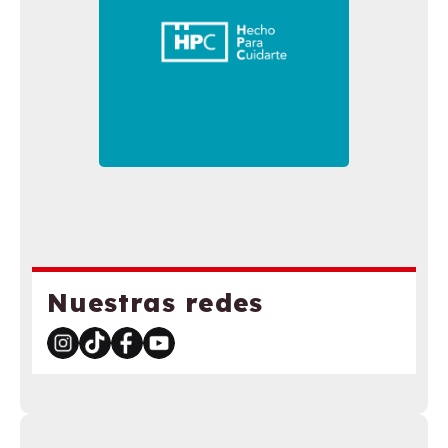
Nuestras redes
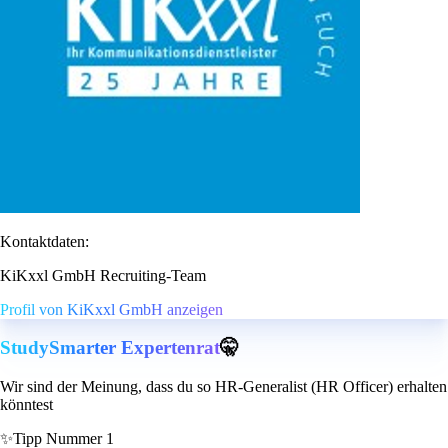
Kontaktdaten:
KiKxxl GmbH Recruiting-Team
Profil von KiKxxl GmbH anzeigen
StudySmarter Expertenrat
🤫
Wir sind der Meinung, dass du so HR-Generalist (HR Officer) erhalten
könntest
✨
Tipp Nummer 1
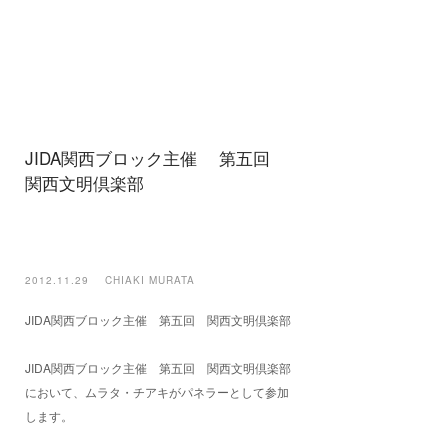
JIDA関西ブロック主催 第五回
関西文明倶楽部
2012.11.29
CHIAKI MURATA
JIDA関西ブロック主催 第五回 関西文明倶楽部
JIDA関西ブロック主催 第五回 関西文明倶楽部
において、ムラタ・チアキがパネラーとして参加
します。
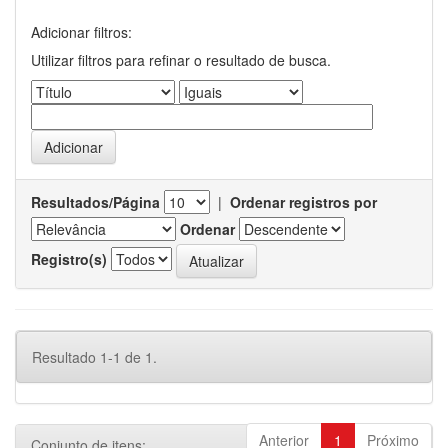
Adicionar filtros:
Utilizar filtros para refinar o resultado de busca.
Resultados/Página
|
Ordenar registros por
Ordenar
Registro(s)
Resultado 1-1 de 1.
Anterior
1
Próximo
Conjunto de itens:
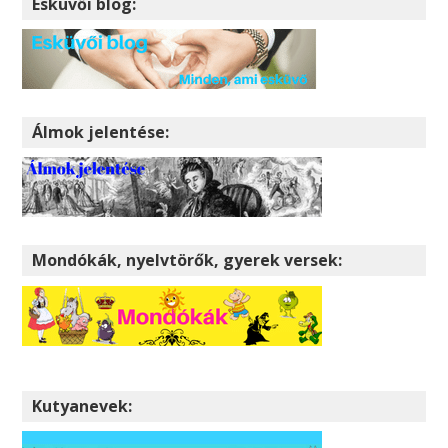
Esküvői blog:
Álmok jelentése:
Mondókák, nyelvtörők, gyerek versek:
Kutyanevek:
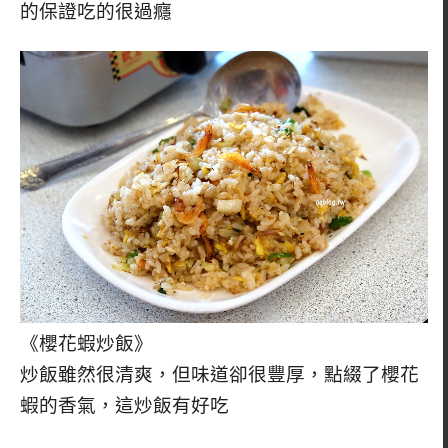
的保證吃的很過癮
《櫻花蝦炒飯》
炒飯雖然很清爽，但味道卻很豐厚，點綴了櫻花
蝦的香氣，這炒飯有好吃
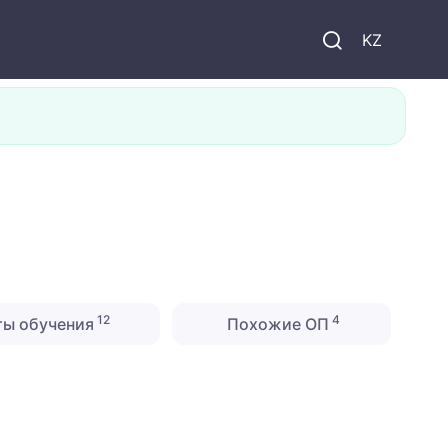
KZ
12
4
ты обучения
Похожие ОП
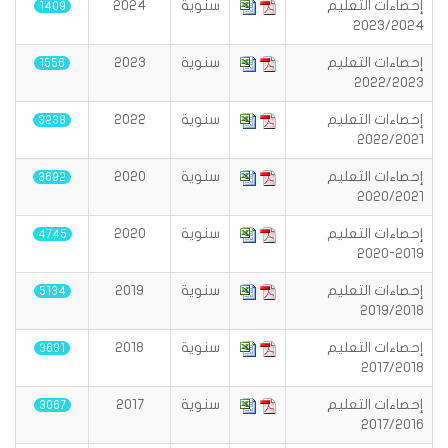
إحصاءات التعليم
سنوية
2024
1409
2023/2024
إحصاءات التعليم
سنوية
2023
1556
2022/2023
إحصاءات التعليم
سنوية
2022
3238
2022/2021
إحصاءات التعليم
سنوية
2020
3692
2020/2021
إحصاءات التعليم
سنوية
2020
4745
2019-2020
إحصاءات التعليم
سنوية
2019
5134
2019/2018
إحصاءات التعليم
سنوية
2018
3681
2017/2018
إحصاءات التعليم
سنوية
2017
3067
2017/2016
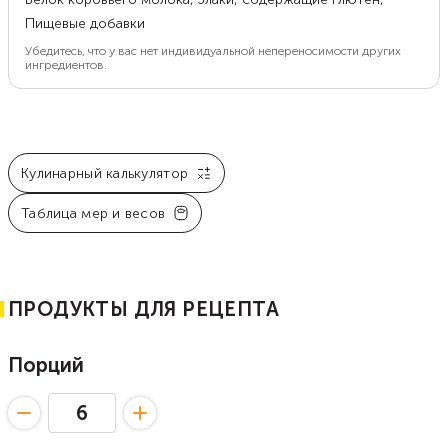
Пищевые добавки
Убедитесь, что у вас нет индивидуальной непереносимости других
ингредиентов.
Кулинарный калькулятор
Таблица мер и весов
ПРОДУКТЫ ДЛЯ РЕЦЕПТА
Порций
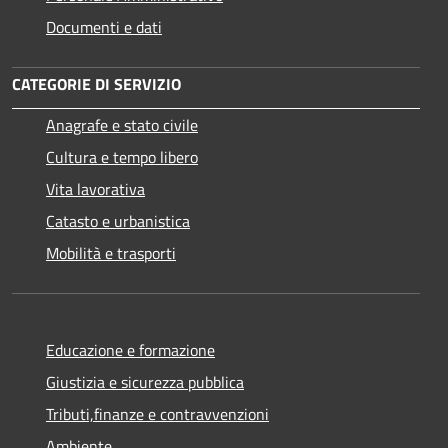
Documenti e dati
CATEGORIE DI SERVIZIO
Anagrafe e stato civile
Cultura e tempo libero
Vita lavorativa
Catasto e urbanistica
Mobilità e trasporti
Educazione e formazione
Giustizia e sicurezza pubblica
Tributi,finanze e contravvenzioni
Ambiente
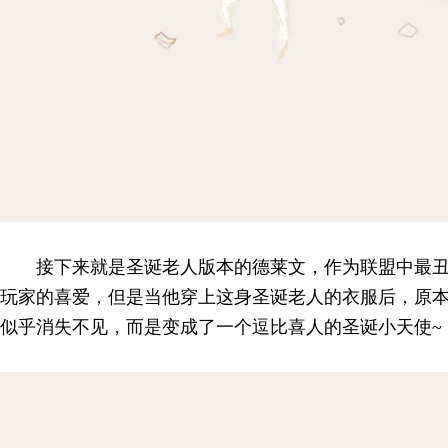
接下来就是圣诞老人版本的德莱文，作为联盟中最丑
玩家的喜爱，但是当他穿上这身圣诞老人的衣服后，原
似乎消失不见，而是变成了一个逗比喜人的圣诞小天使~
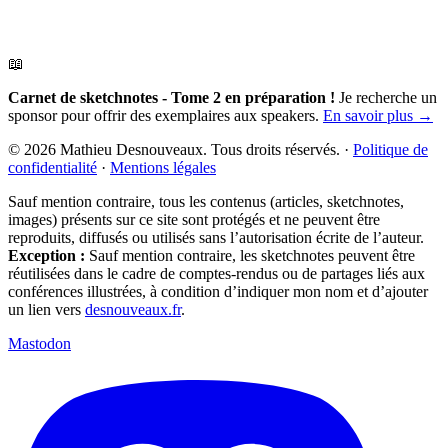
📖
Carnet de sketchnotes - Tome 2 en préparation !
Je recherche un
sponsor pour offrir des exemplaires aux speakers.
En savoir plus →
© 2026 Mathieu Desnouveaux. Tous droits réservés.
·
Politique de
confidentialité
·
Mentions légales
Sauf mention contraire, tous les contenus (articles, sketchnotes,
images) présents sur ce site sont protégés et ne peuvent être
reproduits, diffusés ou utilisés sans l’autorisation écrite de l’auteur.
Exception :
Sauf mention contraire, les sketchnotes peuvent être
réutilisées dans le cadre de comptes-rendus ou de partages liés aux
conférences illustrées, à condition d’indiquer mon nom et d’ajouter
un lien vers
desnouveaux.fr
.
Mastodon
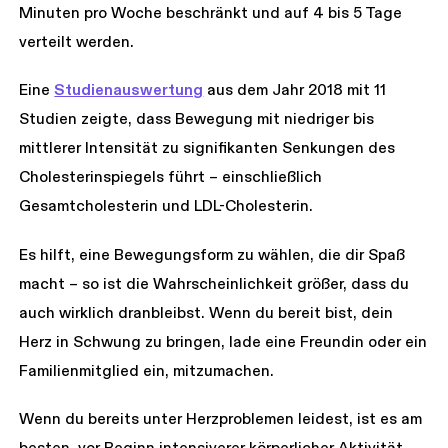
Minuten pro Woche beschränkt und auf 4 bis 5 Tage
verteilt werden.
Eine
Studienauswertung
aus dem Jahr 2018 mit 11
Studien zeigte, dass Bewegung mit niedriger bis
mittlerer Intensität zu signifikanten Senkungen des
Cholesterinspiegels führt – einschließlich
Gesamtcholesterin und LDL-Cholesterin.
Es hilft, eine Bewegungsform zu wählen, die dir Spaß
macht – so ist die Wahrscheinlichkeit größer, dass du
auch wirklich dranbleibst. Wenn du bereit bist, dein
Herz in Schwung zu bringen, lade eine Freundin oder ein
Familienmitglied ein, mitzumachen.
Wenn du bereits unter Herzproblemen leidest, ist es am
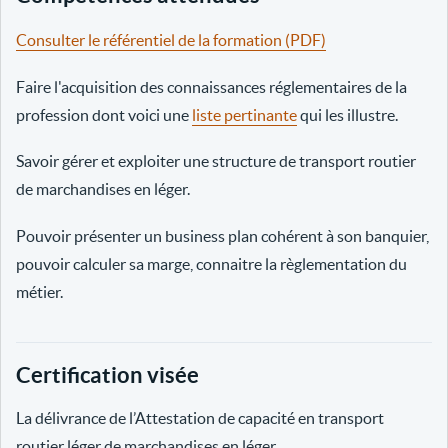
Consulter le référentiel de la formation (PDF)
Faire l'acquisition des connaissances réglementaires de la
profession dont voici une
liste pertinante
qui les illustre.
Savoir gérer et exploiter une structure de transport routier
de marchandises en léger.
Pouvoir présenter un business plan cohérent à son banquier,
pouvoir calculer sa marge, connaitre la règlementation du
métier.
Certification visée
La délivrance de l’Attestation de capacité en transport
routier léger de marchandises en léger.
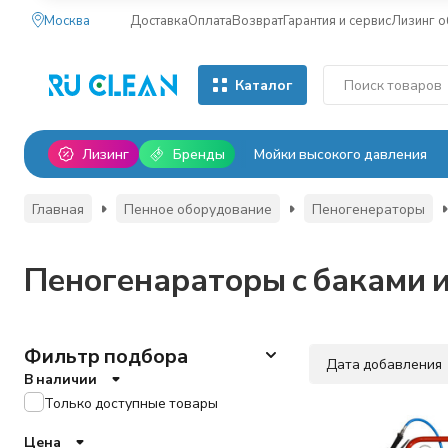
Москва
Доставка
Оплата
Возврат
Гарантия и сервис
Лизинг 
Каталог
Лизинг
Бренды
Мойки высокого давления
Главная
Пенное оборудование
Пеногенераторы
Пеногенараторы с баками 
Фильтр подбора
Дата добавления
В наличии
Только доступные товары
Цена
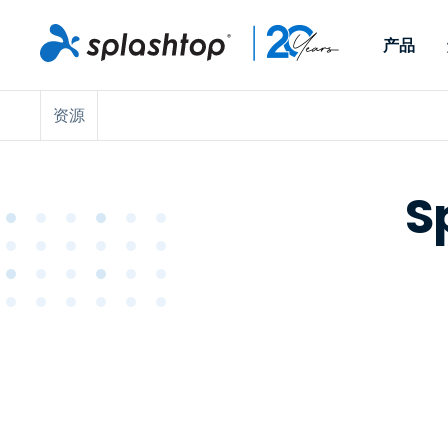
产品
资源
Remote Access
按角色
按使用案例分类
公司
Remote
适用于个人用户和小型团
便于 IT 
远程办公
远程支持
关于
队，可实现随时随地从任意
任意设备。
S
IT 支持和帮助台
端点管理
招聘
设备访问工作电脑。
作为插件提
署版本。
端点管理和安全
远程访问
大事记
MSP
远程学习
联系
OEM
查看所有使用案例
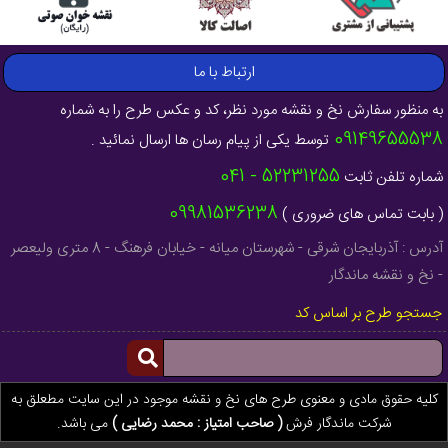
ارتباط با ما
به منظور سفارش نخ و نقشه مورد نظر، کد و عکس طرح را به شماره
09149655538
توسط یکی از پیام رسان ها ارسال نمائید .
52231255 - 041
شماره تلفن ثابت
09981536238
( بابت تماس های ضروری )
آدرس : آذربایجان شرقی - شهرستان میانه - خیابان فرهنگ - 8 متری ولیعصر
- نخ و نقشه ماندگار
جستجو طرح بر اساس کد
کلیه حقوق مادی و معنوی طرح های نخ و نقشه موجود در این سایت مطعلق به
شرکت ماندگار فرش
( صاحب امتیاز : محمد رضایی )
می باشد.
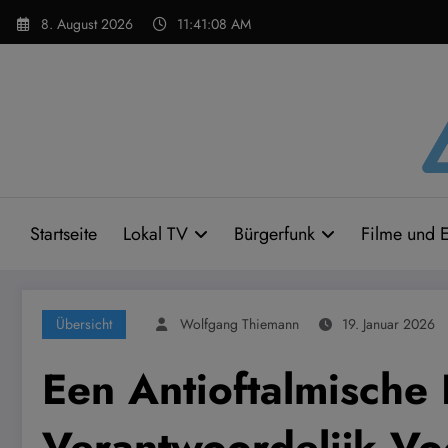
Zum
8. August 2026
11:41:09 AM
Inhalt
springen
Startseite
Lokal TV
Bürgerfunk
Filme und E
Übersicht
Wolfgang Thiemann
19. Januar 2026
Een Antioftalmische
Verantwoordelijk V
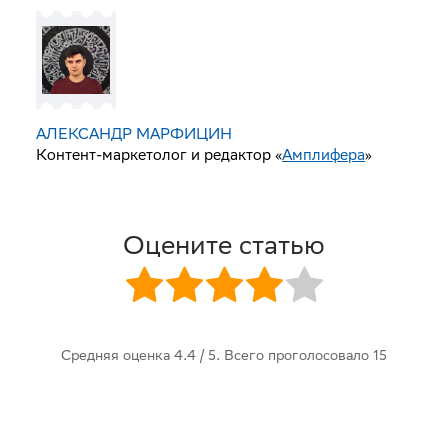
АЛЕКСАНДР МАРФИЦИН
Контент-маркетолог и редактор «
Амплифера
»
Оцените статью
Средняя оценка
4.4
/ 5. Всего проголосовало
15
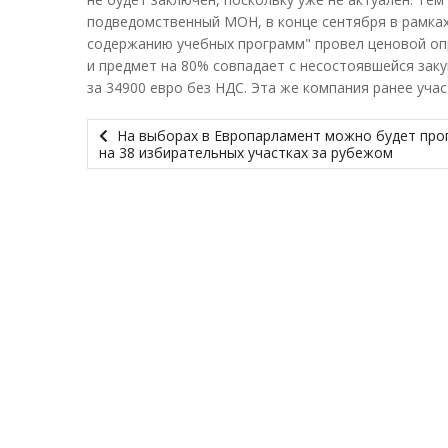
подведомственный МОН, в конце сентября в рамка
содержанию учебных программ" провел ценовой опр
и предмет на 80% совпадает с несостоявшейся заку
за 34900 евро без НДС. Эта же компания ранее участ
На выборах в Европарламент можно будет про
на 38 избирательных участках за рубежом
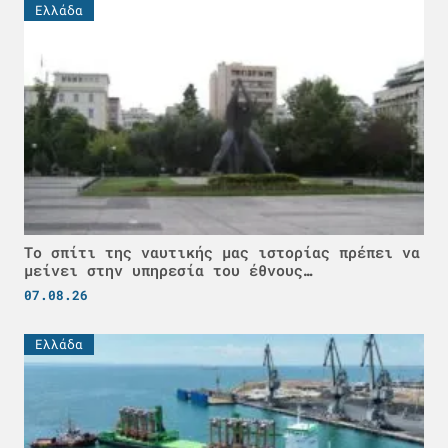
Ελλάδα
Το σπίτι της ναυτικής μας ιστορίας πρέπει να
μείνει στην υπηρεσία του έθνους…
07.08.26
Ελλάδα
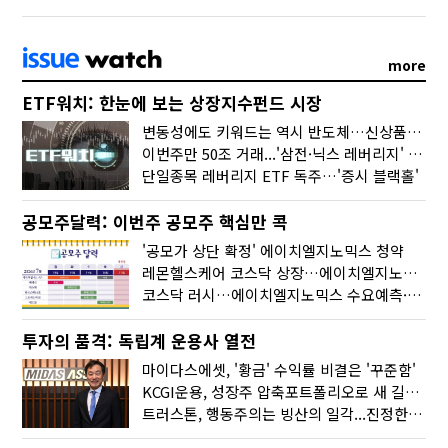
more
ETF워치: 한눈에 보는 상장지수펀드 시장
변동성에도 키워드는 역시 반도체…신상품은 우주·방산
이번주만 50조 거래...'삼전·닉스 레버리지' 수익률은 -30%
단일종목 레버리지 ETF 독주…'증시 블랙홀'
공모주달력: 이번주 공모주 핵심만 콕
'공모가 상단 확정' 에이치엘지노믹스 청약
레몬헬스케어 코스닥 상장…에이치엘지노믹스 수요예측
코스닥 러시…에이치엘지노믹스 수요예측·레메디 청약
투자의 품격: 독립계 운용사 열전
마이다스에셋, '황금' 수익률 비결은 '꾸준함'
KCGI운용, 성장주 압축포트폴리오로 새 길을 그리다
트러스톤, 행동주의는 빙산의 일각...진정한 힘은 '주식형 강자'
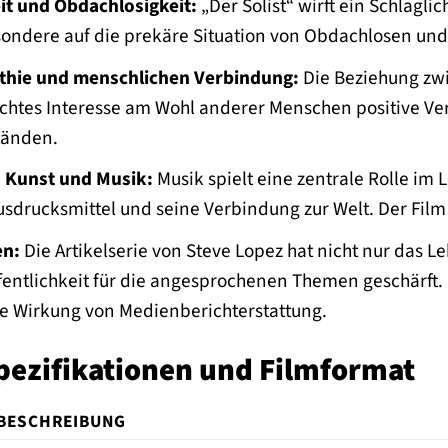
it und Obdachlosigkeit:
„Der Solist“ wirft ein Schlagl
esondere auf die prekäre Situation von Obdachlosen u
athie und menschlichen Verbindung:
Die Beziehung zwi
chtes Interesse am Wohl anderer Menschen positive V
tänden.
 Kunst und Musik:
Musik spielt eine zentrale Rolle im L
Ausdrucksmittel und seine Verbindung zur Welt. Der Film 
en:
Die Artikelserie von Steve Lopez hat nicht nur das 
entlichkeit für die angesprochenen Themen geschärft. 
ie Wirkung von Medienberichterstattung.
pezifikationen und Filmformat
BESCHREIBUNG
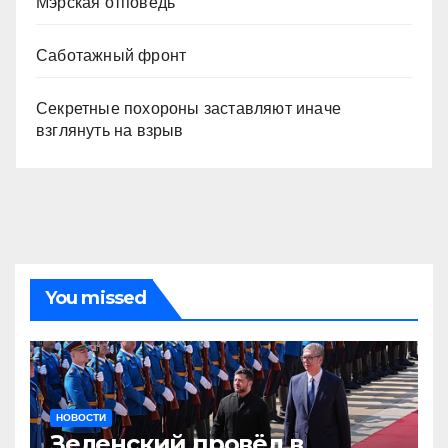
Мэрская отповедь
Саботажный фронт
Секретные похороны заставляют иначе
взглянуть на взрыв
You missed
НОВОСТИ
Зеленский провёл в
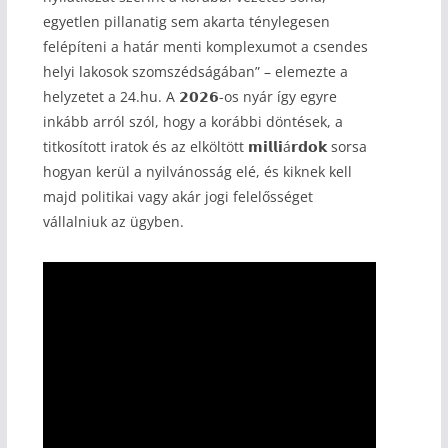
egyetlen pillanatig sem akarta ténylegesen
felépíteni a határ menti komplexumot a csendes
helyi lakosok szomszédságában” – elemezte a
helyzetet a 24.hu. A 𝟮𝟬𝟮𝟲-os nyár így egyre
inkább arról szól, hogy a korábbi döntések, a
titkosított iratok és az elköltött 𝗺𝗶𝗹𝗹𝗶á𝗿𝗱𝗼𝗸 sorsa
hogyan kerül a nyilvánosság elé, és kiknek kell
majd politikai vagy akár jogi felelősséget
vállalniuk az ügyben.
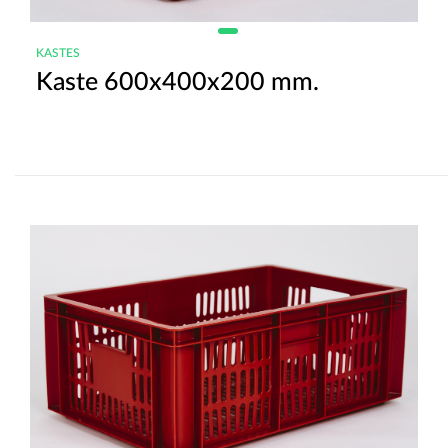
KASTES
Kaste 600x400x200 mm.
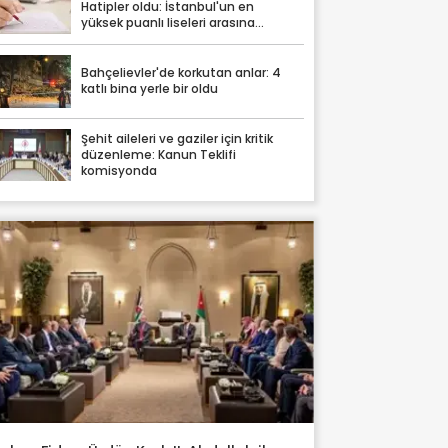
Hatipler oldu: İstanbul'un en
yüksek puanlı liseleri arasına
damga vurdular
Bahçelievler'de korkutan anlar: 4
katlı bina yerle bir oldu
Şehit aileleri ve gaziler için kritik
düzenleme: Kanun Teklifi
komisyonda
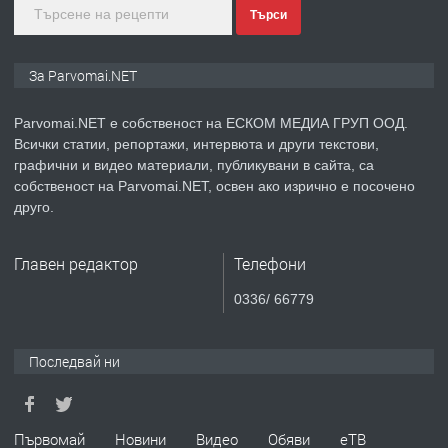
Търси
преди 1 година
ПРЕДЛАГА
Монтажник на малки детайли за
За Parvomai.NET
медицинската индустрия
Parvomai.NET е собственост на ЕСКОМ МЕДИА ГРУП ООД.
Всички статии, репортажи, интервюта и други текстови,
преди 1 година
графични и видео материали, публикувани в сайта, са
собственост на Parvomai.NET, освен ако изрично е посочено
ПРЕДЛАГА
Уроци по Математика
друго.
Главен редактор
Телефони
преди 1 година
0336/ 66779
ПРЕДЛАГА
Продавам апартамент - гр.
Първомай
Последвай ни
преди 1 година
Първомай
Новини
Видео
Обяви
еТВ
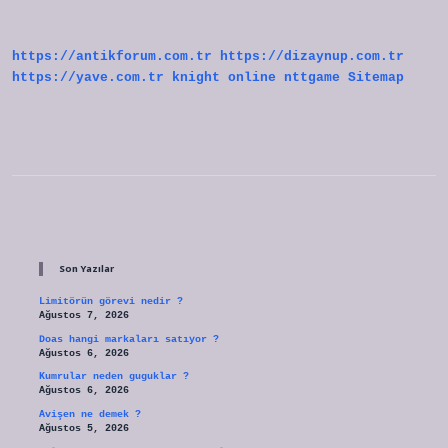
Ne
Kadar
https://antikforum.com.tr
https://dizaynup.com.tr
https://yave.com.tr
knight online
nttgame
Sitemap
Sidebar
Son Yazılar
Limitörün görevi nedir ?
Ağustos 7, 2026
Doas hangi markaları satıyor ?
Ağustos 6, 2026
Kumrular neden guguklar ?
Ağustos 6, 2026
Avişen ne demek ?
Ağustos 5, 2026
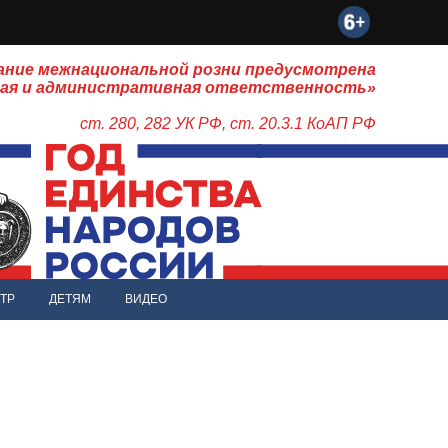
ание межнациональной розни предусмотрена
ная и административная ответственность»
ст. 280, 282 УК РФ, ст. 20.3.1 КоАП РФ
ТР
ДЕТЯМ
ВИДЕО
——
## [EXERCISE]
Start with the line with "کلیه حقوق مادی" in the listing above and stop after the line with "и предмет на". Write out exactly the lines in that stretch and no others, without pictures.

## [ANSWER TO THIS PROBLEM]
کلیه حقوق مادی و معنوی طرح های نخ و نقشه موجود در این سایت مطعلق به
شرکت ماندگار فرش
( صاحب امتیاز : محمد رضایی )
می باشد.
Zum
8. August 2026
11:41:09 AM
Inhalt
springen
Startseite
Lokal TV
Bürgerfunk
Filme und E
Übersicht
Wolfgang Thiemann
19. Januar 2026
Een Antioftalmische
Verantwoordelijk V
АЛЕКСАНДР МАРФИЦИН
Контент-маркетолог и редактор «
Амплифера
»
Оцените статью
Средняя оценка
4.4
/ 5. Всего проголосовало
15
подведомственный МОН, в конце сентября в рамка
содержанию учебных программ" провел ценовой опр
и предмет на 80% совпадает с несостоявшейся заку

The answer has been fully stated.